=== Text for analysis ===
Dr Sameera Mahomedy, a senior researcher in health law and policy at PRICELESS SA, spoke to Daily Maverick about the role better consumer education and clearer food labels could play in reducing salt intake.
Mahomedy said research had shown that excess sodium raised blood pressure and had also been linked to driving heart attacks and strokes. So it was a massive issue for non-communicable diseases.
Risk
“The issue is also that for most people, the risk or what makes the risk worse is this idea of hidden salt, often found in processed foods like stock cubes, for example, but also in other snacks and then more unassuming products like breads even, for example.”
Mahomedy said hidden salts made it difficult for people to control intake through personal choice.
“Generally in the non-communicable disease public health space, we obviously avoid focusing on personal choice and try to focus more on the commercial determinants of health, and the way these businesses and industries are actually shaping health outcomes. But they like to externalise the harm onto the individual to say that, well, you know, people should just eat better. But that is just, I think, severely inaccurate,” said Mahomedy.
Mahomedy holds an LLB, an LLM (cum laude) and a PhD in law from the University of Stellenbosch. PRICELESS SA is a research-to-policy unit that provides evidence, methodologies and tools for effective decision-making in health. The unit has done extensive research on the potential impact of nutritional information being on the front of a product, printed bigger and in simpler terms so that everyone could understand what they were eating.
“I think it’s important to emphasise that no complaints doesn’t mean that there’s no problem. And it really speaks to this issue of why we need front-of-pack warning labels. From a consumption perspective, consumers won’t be able to detect extra sodium just by taste, especially when it’s a pre-packaged, ultra-processed food where there are a lot of other ingredients, flavourants and all of those types of things. It might be difficult just from taste to be like, ‘Oh, this has extra salt.’ And people normally also trust labels as well and assume that what they are being told is correct,” said Mahomedy.
She added that the issue of labelling and understanding what was in your food was compounded by various inequalities, especially in South Africa, but even globally within food systems.
=== Study material ===
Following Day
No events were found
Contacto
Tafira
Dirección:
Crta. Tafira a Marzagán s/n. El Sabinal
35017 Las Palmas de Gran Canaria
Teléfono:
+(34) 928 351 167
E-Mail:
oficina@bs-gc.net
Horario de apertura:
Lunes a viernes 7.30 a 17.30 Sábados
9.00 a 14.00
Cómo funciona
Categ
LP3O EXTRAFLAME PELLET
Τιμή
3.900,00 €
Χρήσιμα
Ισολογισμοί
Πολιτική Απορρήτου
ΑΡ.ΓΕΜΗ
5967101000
===
=== Study material ===
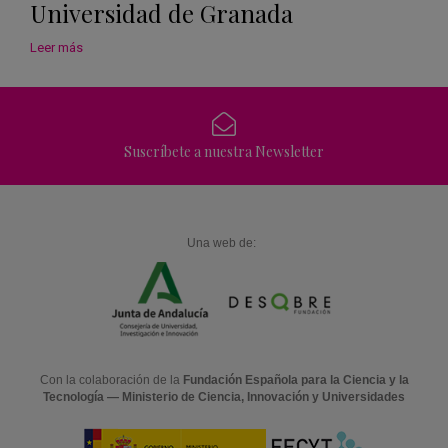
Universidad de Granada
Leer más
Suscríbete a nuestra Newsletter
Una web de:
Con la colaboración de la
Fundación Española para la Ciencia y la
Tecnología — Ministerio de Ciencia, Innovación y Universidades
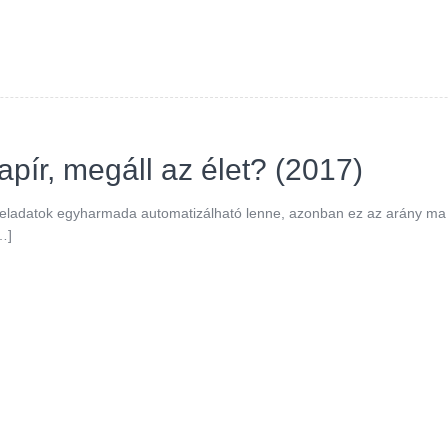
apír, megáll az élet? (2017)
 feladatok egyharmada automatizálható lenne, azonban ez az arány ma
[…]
===
* Work order: In the text on salt in food, copy the passage from "Dr Sameera Mahomedy, a" up to and including "through personal choice.", changing "stock cubes" to "bouillon cubes".

* Exercise solution:
Dr Sameera Mahomedy, a senior researcher in health law and policy at PRICELESS SA, spoke to Daily Maverick about the role better consumer education and clearer food labels could play in reducing salt intake.
Mahomedy said research had shown that excess sodium raised blood pressure and had also been linked to driving heart attacks and strokes. So it was a massive issue for non-communicable diseases.
Risk
“The issue is also that for most people, the risk or what makes the risk worse is this idea of hidden salt, often found in processed foods like bouillon cubes, for example, but also in other snacks and then more unassuming products like breads even, for example.”
Mahomedy said hidden salts made it difficult for people to control intake through personal choice.